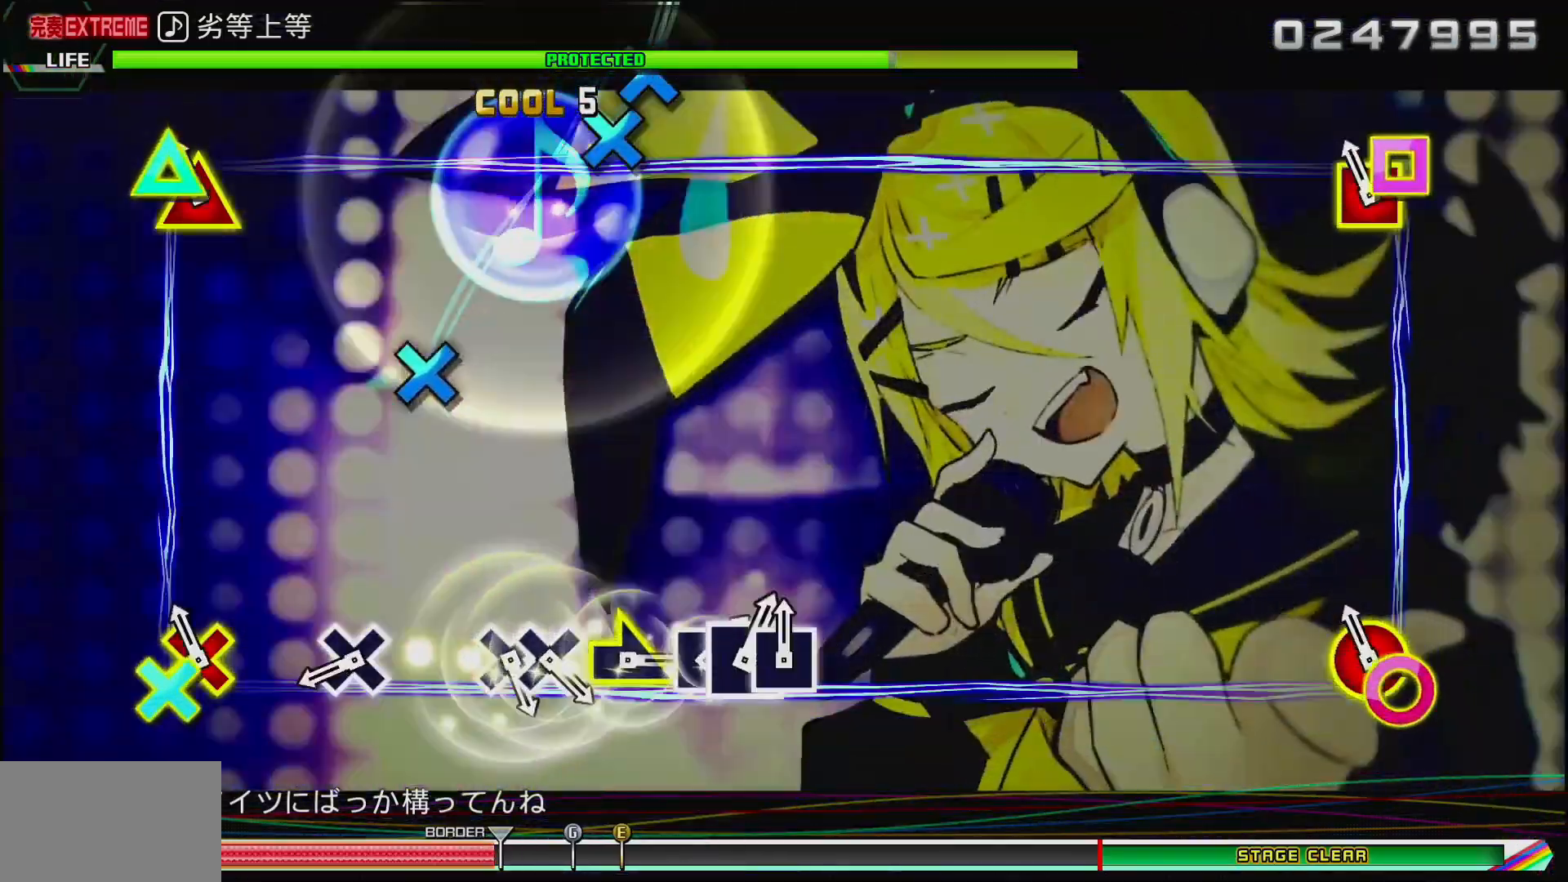
{"buttons": ["CROSS"], "left_stick": "center", "right_stick": "center", "events": [[33, "L2", "down"], [50, "CIRCLE", "down"], [167, "L2", "up"], [183, "CIRCLE", "up"], [433, "CROSS", "down"]]}
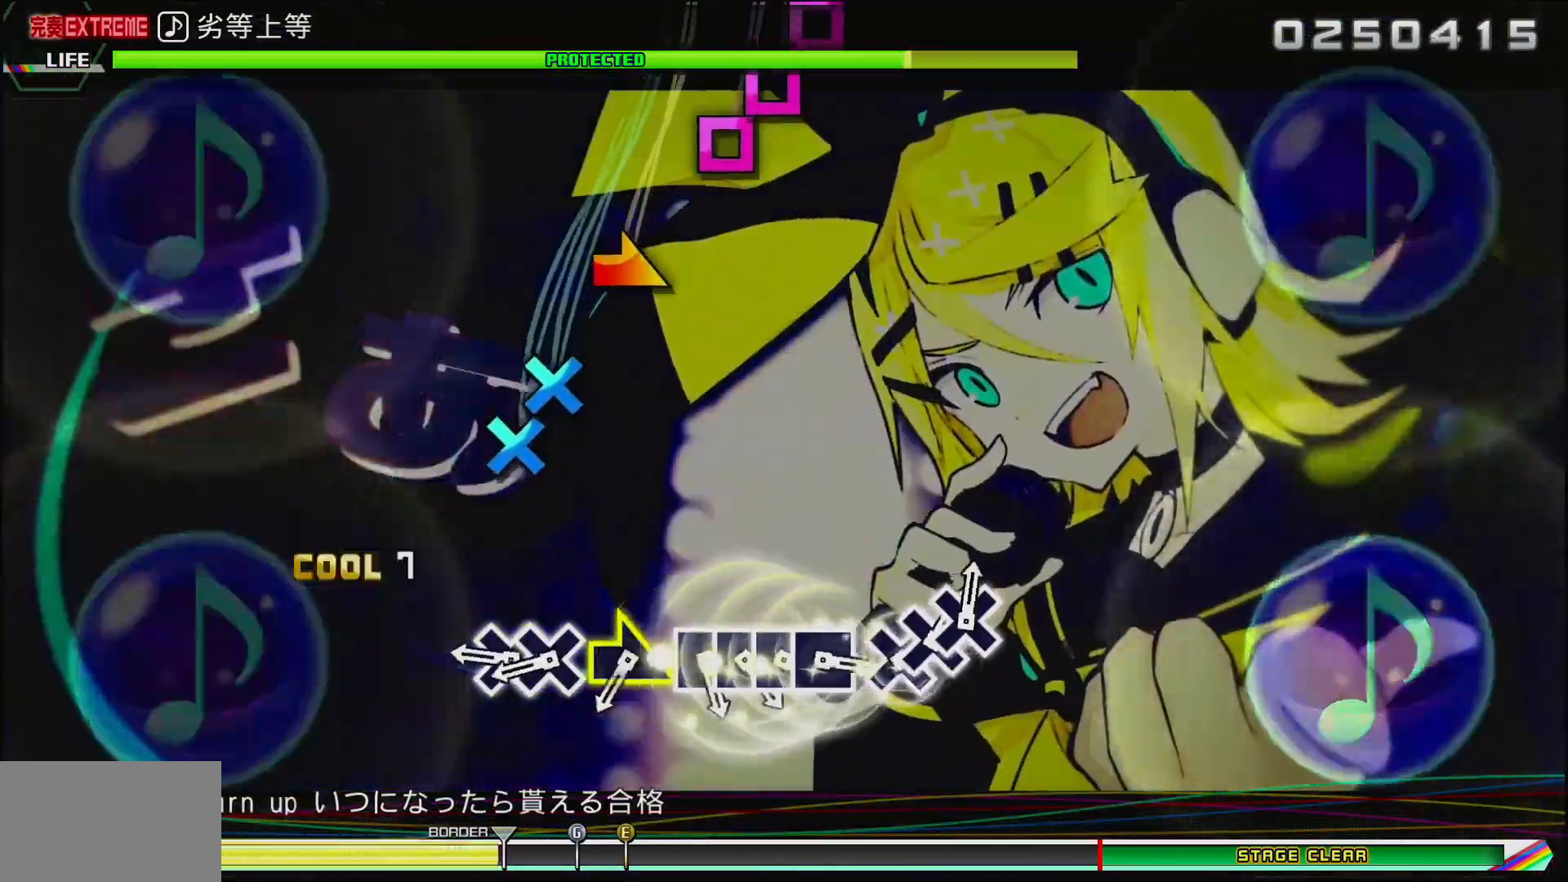
{"buttons": [], "left_stick": "center", "right_stick": "center", "events": [[33, "CROSS", "up"], [283, "CROSS", "down"], [383, "DPAD_DOWN", "down"], [433, "CROSS", "up"], [483, "DPAD_DOWN", "up"]]}
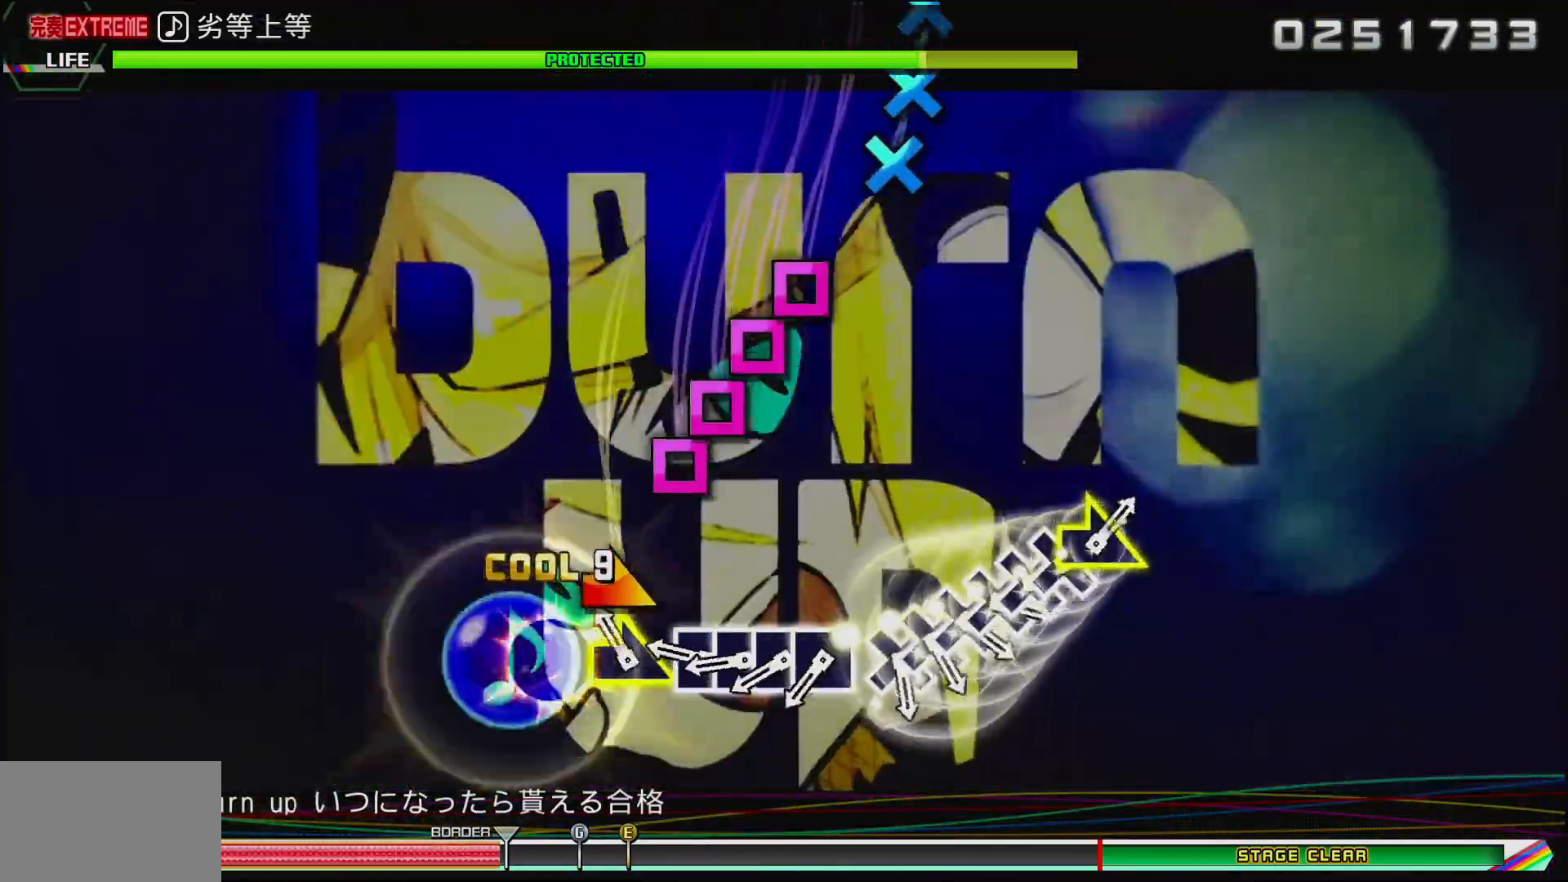
{"buttons": ["DPAD_LEFT"], "left_stick": "center", "right_stick": "center", "events": [[33, "left_stick", "right"], [333, "SQUARE", "down"], [350, "left_stick", "center"], [417, "DPAD_LEFT", "down"], [433, "SQUARE", "up"]]}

━━━━━━━━━━

**Required work**. For each line in the data that contains the string "CROSS", give a copy of that line.

**Exercise solution**.
{"buttons": ["CROSS"], "left_stick": "center", "right_stick": "center", "events": [[33, "L2", "down"], [50, "CIRCLE", "down"], [167, "L2", "up"], [183, "CIRCLE", "up"], [433, "CROSS", "down"]]}
{"buttons": [], "left_stick": "center", "right_stick": "center", "events": [[33, "CROSS", "up"], [283, "CROSS", "down"], [383, "DPAD_DOWN", "down"], [433, "CROSS", "up"], [483, "DPAD_DOWN", "up"]]}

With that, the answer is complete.